Taming Volatility: A New Perspective on Variance Swaps

© 2015 EPFL
In less than a decade the market for variance swaps, a derivative used as an insurance against volatility in financial and commodity markets, has grown to be worth trillions of dollars. Yet despite the amount of money staked on these contracts, the pricing of variance swaps is still far from perfect. Now new research of Professors Filipovic, Mancini and Gourier provides a powerful new model for pricing variance swaps, and in doing so reveals how these derivatives can be used to help construct and maintain an optimal investment portfolio, depending on the risk profile of the investor.
Volatility is a fact of life in financial markets. The trading prices of assets, such as stocks, vary over time. They move up and down on a daily basis, some more than others. At times, during economic crises or market panics, for example, price moves can fluctuate wildly. For some people actively involved in the financial markets volatility is welcomed as an opportunity to make money, trading the daily ebb and flow of price movements. For others, though, volatility provides unwanted turbulence, making risk harder to assess, return curves harder to predict, and portfolio and wealth management more difficult.

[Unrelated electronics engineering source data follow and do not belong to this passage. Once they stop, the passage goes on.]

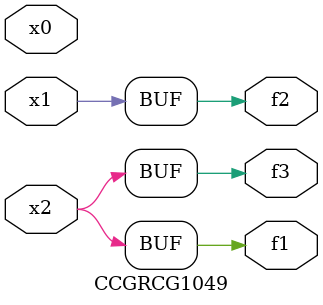
<source format=v>
module CCGRCG1049(
	input x0, x1, x2,
	output f1, f2, f3
);
	assign f1 = x2;
	assign f2 = x1;
	assign f3 = x2;
endmodule

</source>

Fortunately, for those who prefer a less volatile world or at least markets where volatility is more predictable, finance's seemingly never ending capacity for innovation has produced a number of solutions. For a start, you can trade volatility using the Chicago Board Options Exchange Volatility Index, more commonly known as the VIX. By using a variety of strategies it is possible to speculate on or minimise exposure to volatility in the future. Or you can get even closer to volatility by trading variance swaps.
Volatility exposure
A variance swap is an over-the-counter financial derivative that allows two parties to take a position on volatility. They underpin the VIX index. In effect a variance swap reflects the variation or degree of movement of an underlying asset, whether that is a stock price, currency or commodity, or an interest rate. One party purchases the variance swap contract from a counterparty at a fixed price reflecting the predicted volatility over time. The swap runs for a specific period of time – the term. At the end of this period the actual realised variance over the period is averaged out and converted into a monetary amount, this will either be more than or less than the strike price and the difference is settled between the parties accordingly.
In this way it is possible for a party to protect themselves, to hedge, against a level of volatility over a particular time horizon. It is similar to buying insurance against a specific risk, such as a bad weather event, for example.

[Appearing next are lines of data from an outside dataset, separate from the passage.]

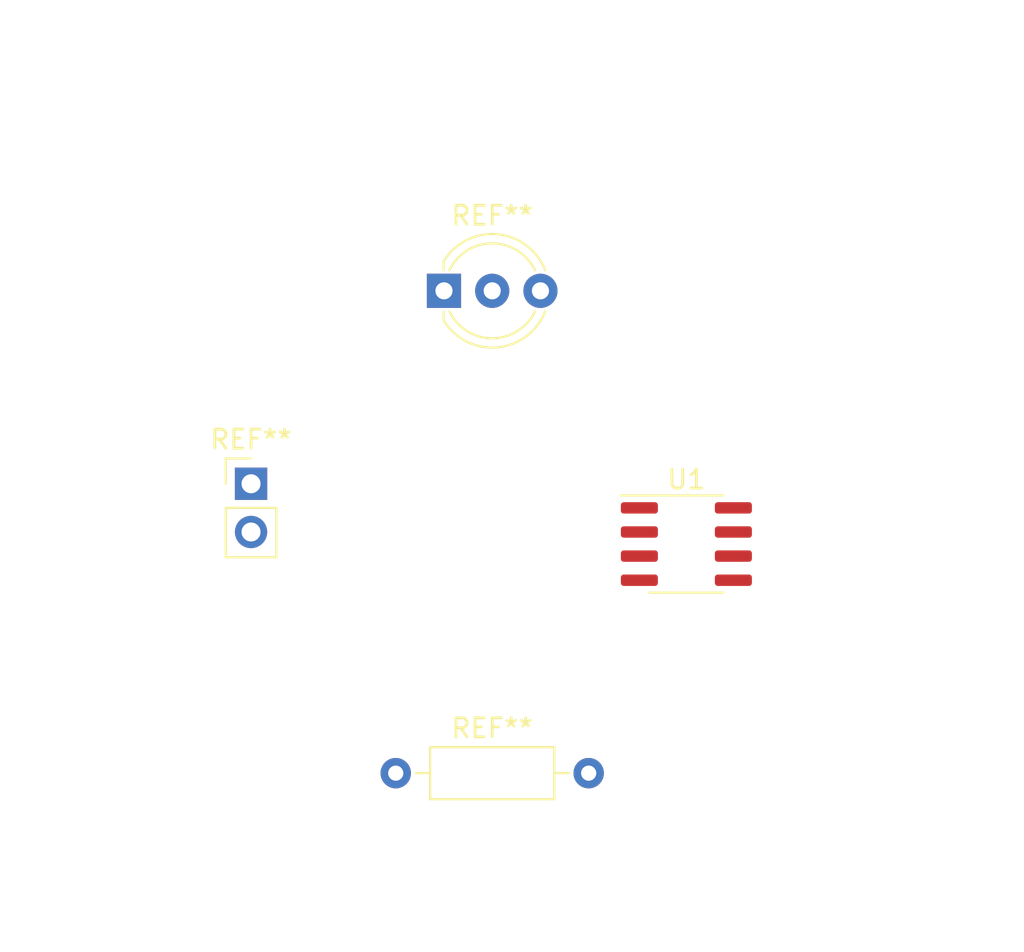
<source format=kicad_pcb>
(kicad_pcb (version 20221018) (generator pcbnew)

  (general
    (thickness 1.6)
  )

  (paper "A4")
  (layers
    (0 "F.Cu" signal)
    (31 "B.Cu" signal)
    (32 "B.Adhes" user "B.Adhesive")
    (33 "F.Adhes" user "F.Adhesive")
    (34 "B.Paste" user)
    (35 "F.Paste" user)
    (36 "B.SilkS" user "B.Silkscreen")
    (37 "F.SilkS" user "F.Silkscreen")
    (38 "B.Mask" user)
    (39 "F.Mask" user)
    (40 "Dwgs.User" user "User.Drawings")
    (41 "Cmts.User" user "User.Comments")
    (42 "Eco1.User" user "User.Eco1")
    (43 "Eco2.User" user "User.Eco2")
    (44 "Edge.Cuts" user)
    (45 "Margin" user)
    (46 "B.CrtYd" user "B.Courtyard")
    (47 "F.CrtYd" user "F.Courtyard")
    (48 "B.Fab" user)
    (49 "F.Fab" user)
    (50 "User.1" user)
    (51 "User.2" user)
    (52 "User.3" user)
    (53 "User.4" user)
    (54 "User.5" user)
    (55 "User.6" user)
    (56 "User.7" user)
    (57 "User.8" user)
    (58 "User.9" user)
  )

  (setup
    (pad_to_mask_clearance 0)
    (pcbplotparams
      (layerselection 0x00010fc_ffffffff)
      (plot_on_all_layers_selection 0x0000000_00000000)
      (disableapertmacros false)
      (usegerberextensions false)
      (usegerberattributes true)
      (usegerberadvancedattributes true)
      (creategerberjobfile true)
      (dashed_line_dash_ratio 12.000000)
      (dashed_line_gap_ratio 3.000000)
      (svgprecision 4)
      (plotframeref false)
      (viasonmask false)
      (mode 1)
      (useauxorigin false)
      (hpglpennumber 1)
      (hpglpenspeed 20)
      (hpglpendiameter 15.000000)
      (dxfpolygonmode true)
      (dxfimperialunits true)
      (dxfusepcbnewfont true)
      (psnegative false)
      (psa4output false)
      (plotreference true)
      (plotvalue true)
      (plotinvisibletext false)
      (sketchpadsonfab false)
      (subtractmaskfromsilk false)
      (outputformat 1)
      (mirror false)
      (drillshape 1)
      (scaleselection 1)
      (outputdirectory "")
    )
  )

  (net 0 "")
  (net 1 "GND")
  (net 2 "Net-(U1-TR)")
  (net 3 "Net-(D1-A)")
  (net 4 "Net-(U1-R)")
  (net 5 "unconnected-(U1-CV-Pad5)")
  (net 6 "unconnected-(U1-THR-Pad6)")
  (net 7 "Net-(U1-DIS)")

  (footprint "Package_SO:SOIC-8_3.9x4.9mm_P1.27mm" (layer "F.Cu") (at 81.345 114.935))

  (footprint "Connector_PinHeader_2.54mm:PinHeader_1x02_P2.54mm_Vertical" (layer "F.Cu") (at 58.42 111.76))

  (footprint "LED_THT:LED_D5.0mm-3" (layer "F.Cu") (at 68.58 101.6))

  (footprint "Resistor_THT:R_Axial_DIN0207_L6.3mm_D2.5mm_P10.16mm_Horizontal" (layer "F.Cu") (at 66.04 127))

  (gr_line (start 49.06 86.36) (end 49.06 136.36)
    (stroke (width 0.15) (type default)) (layer "Dwgs.User") (tstamp 39e81a02-1748-4250-b001-646c9e197b1c))
  (gr_line (start 49.06 86.36) (end 99.06 86.36)
    (stroke (width 0.15) (type default)) (layer "Dwgs.User") (tstamp 46cf5efd-0c9d-49b4-98b1-a193bf912e09))
  (gr_line (start 49.06 136.36) (end 99.06 136.36)
    (stroke (width 0.15) (type default)) (layer "Dwgs.User") (tstamp 89a3c226-cc28-4032-bc26-2efa324b0e54))
  (gr_line (start 99.06 136.36) (end 99.06 86.36)
    (stroke (width 0.15) (type default)) (layer "Dwgs.User") (tstamp aa1ae8de-6293-4ddb-a741-144f281f4c5f))

)

</source>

While the use of variance swaps may sound fairly straightforward, it is not. One considerable challenge for sellers, for example, is pricing the swaps correctly. And, while there are pricing models available, they do not necessarily factor in variance over time properly. However, recent research by finance academics Damir Filipovic, Loriano Mancini, and Elise Gourier has provided finance professionals with a new tool for assessing the value of variance swaps. The authors have created a new class of model for modelling variance swap rates, and therefore risk. It is a non-linear model that is both practical to use, and that goes beyond existing industry standard models.
In demonstrating its applicability, the authors show how the model accurately reflects the variance swap rates, and thus volatility, for the S&P 500 for the period from January 1996 to January 2010. At any one point in time the model shows the variance swap rate for a maturity of 2, 3, 6, 12 and 24 months. The sample time period includes the financial crisis in 2007/8 and, as would be expected, the model shows variance swap rates rising steeply post crisis as the pricing factors in anticipated volatility.
The authors' model enables more realistic pricing of variance swaps, and for any maturity, including those that might not be popularly quoted. You might, for example, have two parties where one wants to buy a 10 month variance swap from the other and the model can be used to work out a reasonable variance swap rate for a 10 month time horizon. Also, given that it is capable of producing future scenarios, the model can be used as a tool to help develop risk management strategies, for a financial institution planning its capital requirements, for example.
Optimal portfolio strategy
Furthermore, and importantly, the variance swap model can be used by those involved in selecting and managing investment portfolios. The authors investigate the challenge of optimal portfolio choice, and the role of variance swaps as a component in an optimal mix of investments. In particular, they look at a portfolio investing in a stock index, a mixture of variance swaps (three month and two-year horizons), index put options, and risk free bonds.
In doing so, their analysis reveals that an optimal portfolio involves adopting a short-long strategy with respect to variance swaps, with weighting depending on the risk profile of the investor. On average the long-term strike price is greater than the realised variance, so shorting the long-term variance swap allows the investor to pocket any difference. At the same time by buying short-term variance swaps the investor partially hedges portfolio losses against imminent volatility in the underlying asset.
Indeed, using the authors' methods investors can optimise the relative weightings of their portfolio dynamically, at any particular time, depending on their risk profile, and the maturity of the various components of their portfolio. As the authors demonstrate over a 14 year period from 1996 to 2010 it is a method that, with the portfolio rebalanced daily, would have outperformed the S&P 500 index over time for a risk tolerant investor. While for a risk-averse investor it would have produced steady wealth growth, avoiding volatility and reducing the risk of significant losses during a market crisis. This during a period when there were two substantial market crashes.